RUT is more interesting. The trend is unmistakably down. In the past 8 days, it has touched the 1090 area 5 times. Another touch and it likely breaks. But there is a positive RSI divergence forming, and it's still possible that a back test of the 50-dma (1150) is ahead. Risk (20 points)/reward (50 points) is more than 2:1 positive.
There are two potentially countervailing considerations.
First, volatility has been falling. But what is notable now is (1) the tight Bollinger bands (bottom panel), (2) its proximity to 12, where it has previously moved higher (blue line) and (3) the strong call buying which has in the past marked a low in volatility (second chart, via Chris Prybal). Under similar circumstances (in yellow), SPX has struggled to move higher, and has usually fallen.
On the other hand, a potential positive could come from bonds.
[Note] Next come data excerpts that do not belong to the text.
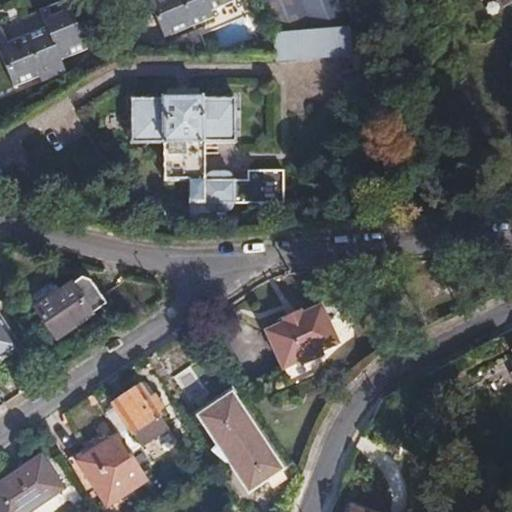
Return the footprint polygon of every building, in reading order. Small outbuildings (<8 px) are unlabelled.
[(46,0),(53,15),(15,31),(4,36),(21,75),(58,59),(61,66),(74,61),(69,48),(95,37),(79,0),(46,0)] [(214,10),(236,0),(151,0),(150,1),(166,39),(216,17),(214,10)] [(355,22),(344,0),(262,0),(275,29),(276,29),(352,23),(355,22)] [(0,19),(0,25),(4,36),(15,31),(9,15),(0,19)] [(355,50),(352,23),(276,29),(279,57),(355,50)] [(382,100),(372,73),(345,84),(356,111),(382,100)] [(169,90),(169,98),(202,97),(201,89),(169,90)] [(165,100),(132,101),(133,145),(155,145),(155,158),(166,158),(166,181),(191,181),(192,204),(210,203),(211,207),(213,210),(215,211),(230,211),(233,209),(236,208),(237,205),(237,202),(287,199),(285,167),(250,169),(251,178),(238,179),(237,177),(235,174),(232,172),(230,170),(228,170),(227,149),(236,149),(236,142),(240,142),(239,98),(206,99),(206,97),(202,97),(169,98),(165,98),(165,100)] [(69,287),(33,312),(54,340),(89,317),(69,287)] [(284,322),(265,332),(283,368),(302,358),(304,362),(320,354),(319,351),(337,341),(319,305),(301,314),(299,311),(283,319),(284,322)] [(0,359),(14,350),(0,328),(0,359)] [(140,387),(112,405),(140,446),(162,432),(153,418),(158,414),(156,411),(161,407),(154,396),(149,399),(140,387)] [(222,476),(243,507),(257,496),(253,490),(282,470),(233,395),(199,417),(219,447),(212,454),(214,455),(225,465),(229,463),(233,469),(222,476)] [(146,479),(117,436),(78,462),(106,505),(146,479)] [(41,455),(0,482),(0,511),(31,511),(64,490),(41,455)]
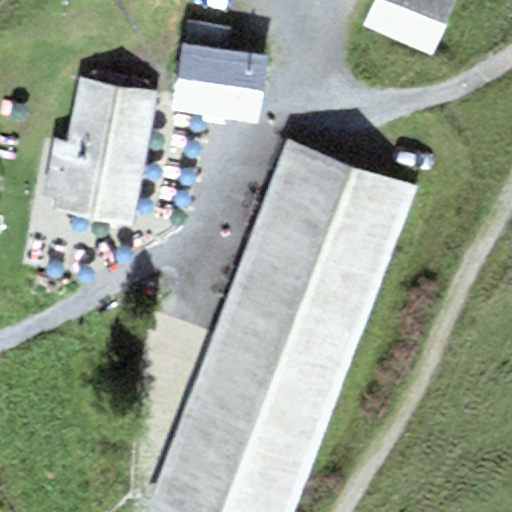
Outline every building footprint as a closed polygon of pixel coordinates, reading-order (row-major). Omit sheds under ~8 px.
[(452,2),(446,0),(381,0),(370,29),(431,54),(452,2)] [(185,22),(181,45),(229,52),(232,28),(185,22)] [(172,111),(258,124),(268,57),(229,52),(181,45),(172,111)] [(131,226),(156,92),(78,77),(65,143),(54,141),(43,199),(55,201),(53,212),(131,226)] [(158,511),(294,511),(417,186),(288,138),(149,508),(158,511)]
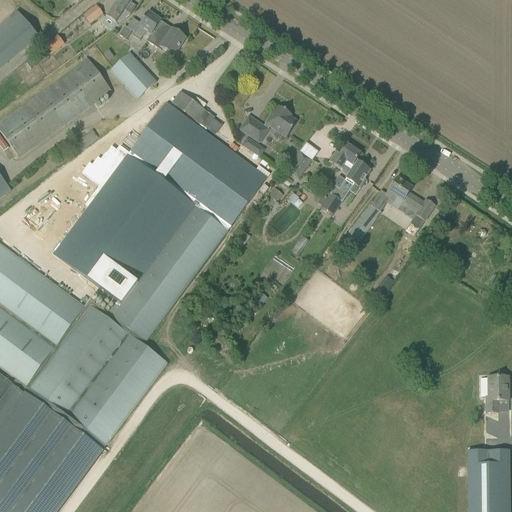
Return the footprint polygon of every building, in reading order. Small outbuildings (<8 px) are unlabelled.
[(117,0),(116,3),(105,18),(115,25),(126,10),(132,1),(129,0),(117,0)] [(83,16),(89,26),(103,15),(96,6),(83,16)] [(146,33),(150,36),(155,28),(156,29),(161,22),(148,13),(138,28),(132,37),(139,42),(146,33)] [(0,70),(39,39),(18,14),(0,28),(0,70)] [(155,28),(150,36),(146,42),(160,52),(161,50),(173,58),(186,39),(172,29),(167,36),(156,29),(155,28)] [(121,38),(127,41),(132,33),(127,29),(121,38)] [(57,37),(45,47),(51,56),(64,45),(57,37)] [(108,51),(104,54),(108,60),(113,57),(108,51)] [(110,72),(137,101),(156,84),(129,54),(110,72)] [(36,71),(44,80),(61,66),(53,56),(36,71)] [(0,123),(0,133),(19,160),(112,93),(87,60),(0,123)] [(131,158),(157,177),(167,163),(168,164),(170,161),(170,160),(197,123),(206,130),(214,119),(180,93),(131,158)] [(248,118),(239,132),(259,145),(269,131),(268,130),(269,128),(286,139),(297,123),(289,118),(291,116),(278,107),(274,114),(273,114),(263,128),(248,118)] [(168,164),(107,246),(142,272),(227,157),(214,147),(219,140),(206,130),(198,124),(170,161),(168,164)] [(243,147),(252,153),(256,146),(247,141),(243,147)] [(63,177),(85,207),(132,172),(110,142),(63,177)] [(357,163),(355,162),(360,155),(346,146),(339,157),(336,154),(330,164),(348,176),(357,163)] [(285,171),(298,181),(312,162),(300,152),(285,171)] [(365,181),(364,180),(369,171),(368,170),(369,168),(361,163),(361,164),(360,165),(357,163),(348,176),(349,176),(339,190),(335,188),(329,196),(330,196),(321,209),(332,216),(341,203),(342,204),(354,185),(360,189),(359,189),(360,190),(366,181),(366,180),(365,181)] [(201,212),(224,229),(267,173),(254,164),(249,172),(237,164),(201,212)] [(0,199),(11,192),(0,177),(0,199)] [(80,241),(99,255),(147,191),(127,177),(80,241)] [(381,192),(371,207),(380,213),(388,201),(400,208),(403,203),(417,212),(414,216),(425,223),(429,215),(435,207),(426,201),(424,204),(409,194),(412,189),(397,179),(391,187),(386,195),(381,192)] [(15,191),(19,193),(25,181),(22,180),(18,187),(17,186),(15,191)] [(261,184),(256,191),(261,194),(266,188),(261,184)] [(268,197),(276,204),(287,192),(278,185),(268,197)] [(78,206),(82,203),(68,186),(64,190),(78,206)] [(288,200),(294,205),(300,199),(294,194),(288,200)] [(322,195),(317,203),(321,205),(326,198),(322,195)] [(0,368),(28,390),(105,447),(167,364),(142,344),(227,232),(224,229),(201,212),(194,207),(135,286),(132,283),(108,315),(90,301),(84,309),(0,246),(0,368)] [(366,222),(370,216),(368,214),(372,209),(369,207),(352,229),(358,234),(367,223),(366,222)] [(442,222),(438,228),(442,231),(446,225),(442,222)] [(431,233),(419,250),(426,255),(438,238),(431,233)] [(303,246),(307,241),(302,238),(298,243),(303,246)] [(480,290),(478,295),(492,301),(494,296),(480,290)] [(0,400),(11,386),(0,377),(0,400)] [(486,415),(498,414),(498,402),(508,402),(508,378),(490,378),(490,398),(485,398),(486,415)] [(105,447),(28,390),(0,427),(0,511),(57,511),(102,452),(102,451),(105,447)] [(459,511),(459,453),(408,454),(407,419),(379,420),(380,473),(425,472),(425,511),(459,511)] [(469,454),(467,454),(467,511),(509,511),(509,454),(469,454)]
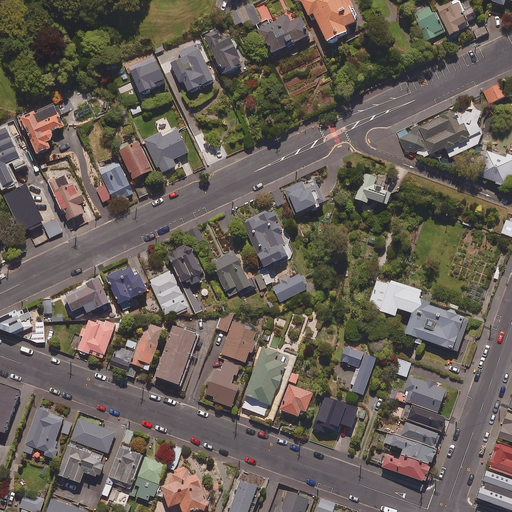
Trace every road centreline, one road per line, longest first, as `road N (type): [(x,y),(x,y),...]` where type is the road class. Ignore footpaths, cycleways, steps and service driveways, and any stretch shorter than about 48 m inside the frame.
road 1 (residential): [(449,511),(0,352)]
road 2 (residential): [(0,294),(335,137)]
road 3 (tertiary): [(511,327),(449,511)]
road 4 (residential): [(335,137),(511,56)]
road 5 (residential): [(335,137),(511,204)]
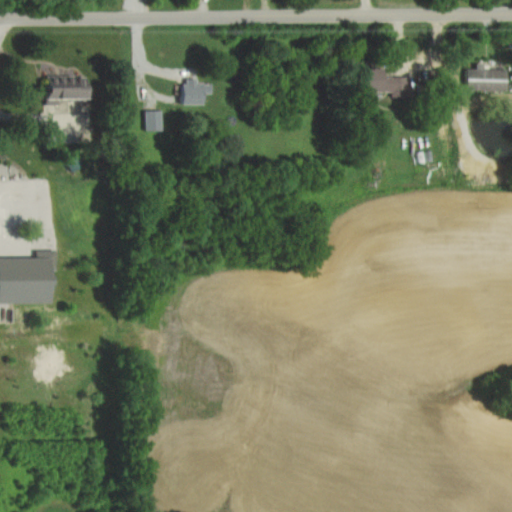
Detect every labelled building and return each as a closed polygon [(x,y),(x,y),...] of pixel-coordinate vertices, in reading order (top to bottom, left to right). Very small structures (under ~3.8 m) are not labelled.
[(485,70),(485,63),(477,63),(477,69),(467,69),(467,90),(508,89),(507,69),(485,70)] [(386,76),(386,68),(368,68),(368,94),(409,93),(409,76),(386,76)] [(87,98),(87,77),(48,78),(48,99),(87,98)] [(184,104),(205,105),(205,95),(213,95),(213,83),(199,83),(199,79),(184,78),(184,104)] [(147,131),(164,130),(163,110),(146,111),(147,131)] [(0,303),(51,303),(51,270),(57,270),(57,256),(0,256),(0,261),(0,280),(0,303)]
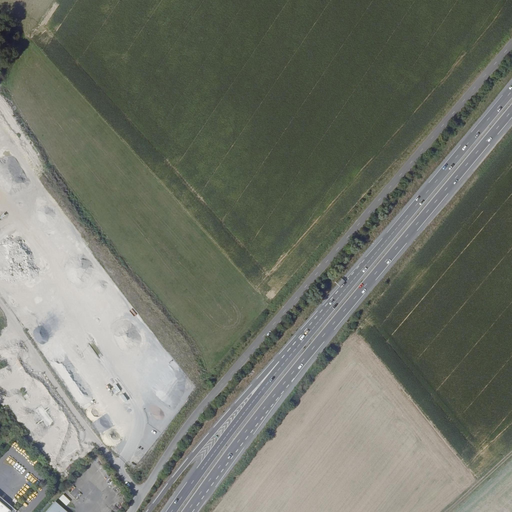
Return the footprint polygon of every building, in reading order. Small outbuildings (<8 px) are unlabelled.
[(38,409),(45,423),(57,417),(50,403),(38,409)] [(92,475),(95,469),(87,465),(84,471),(92,475)] [(58,498),(66,505),(70,501),(62,494),(58,498)] [(0,500),(11,510),(14,507),(0,495),(0,500)] [(16,511),(18,510),(14,507),(11,510),(0,500),(0,511),(16,511)] [(67,511),(55,501),(45,511),(67,511)]
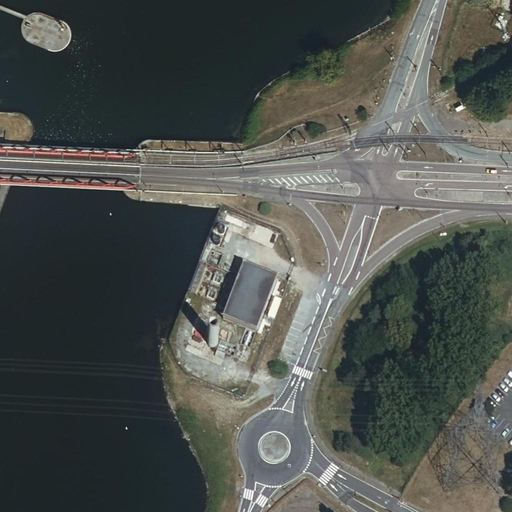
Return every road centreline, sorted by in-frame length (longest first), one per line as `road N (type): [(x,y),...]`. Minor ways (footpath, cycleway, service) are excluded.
road 1 (secondary): [(428,0),(368,141),(295,171)]
road 2 (secondary): [(215,179),(0,167)]
road 3 (secondary): [(341,294),(428,225),(499,207)]
road 4 (tertiary): [(429,0),(375,166)]
road 5 (unclassified): [(333,276),(299,372),(265,419)]
road 6 (secondary): [(511,158),(459,153),(431,124),(422,69)]
road 7 (unclassified): [(298,430),(305,375),(341,294)]
road 8 (secondary): [(511,171),(389,166)]
road 9 (secondary): [(511,186),(389,188)]
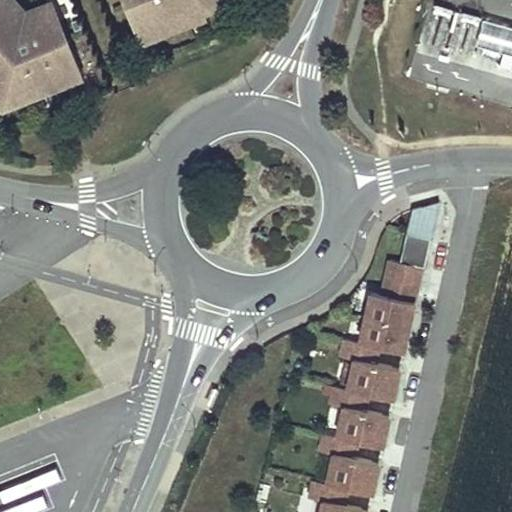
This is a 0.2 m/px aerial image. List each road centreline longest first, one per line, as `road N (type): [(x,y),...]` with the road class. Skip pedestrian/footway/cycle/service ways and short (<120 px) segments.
road 1 (residential): [(475,160),(404,511)]
road 2 (secondary): [(134,511),(219,287)]
road 3 (secondary): [(219,287),(284,285),(327,247),(337,185),(316,144)]
road 4 (secondary): [(316,0),(281,62),(224,119)]
road 5 (secondary): [(316,144),(303,98),(327,0)]
road 6 (residential): [(37,200),(89,225),(171,245)]
road 7 (residential): [(169,166),(128,184),(37,200)]
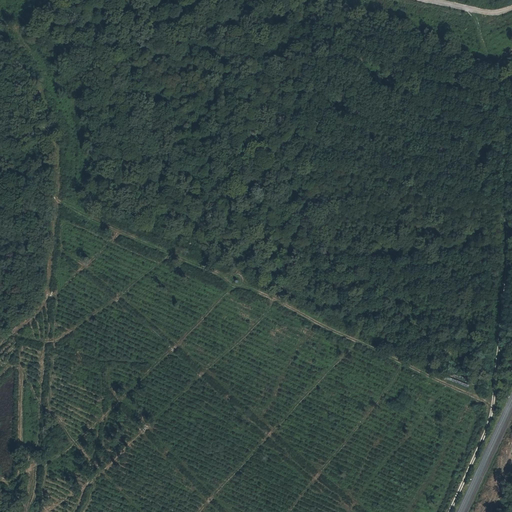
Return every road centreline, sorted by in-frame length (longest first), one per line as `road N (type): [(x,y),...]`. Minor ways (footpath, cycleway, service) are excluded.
road 1 (track): [(493,400),(352,279),(91,180),(54,240),(52,295),(0,346)]
road 2 (track): [(451,511),(494,416),(506,224),(490,82),(511,48)]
On Thursday, TLT closed above its upper Bollinger band. The prior 10 examples are shown in yellow. The next few days (but sometimes more) were generally soft. 115 area is likely to be strong resistance.
30-year yields have now completely unwound the ramp that transpired a year ago. This is an area where yields should find support. Stabilizing bond yields (let alone a reversal) would likely support equities.
The week before the Memorial Day weekend holiday normally starts weak the first 3 days but ends strong. The last week of May continues to be stronger than the rest of the month (chart from Sentimentrader).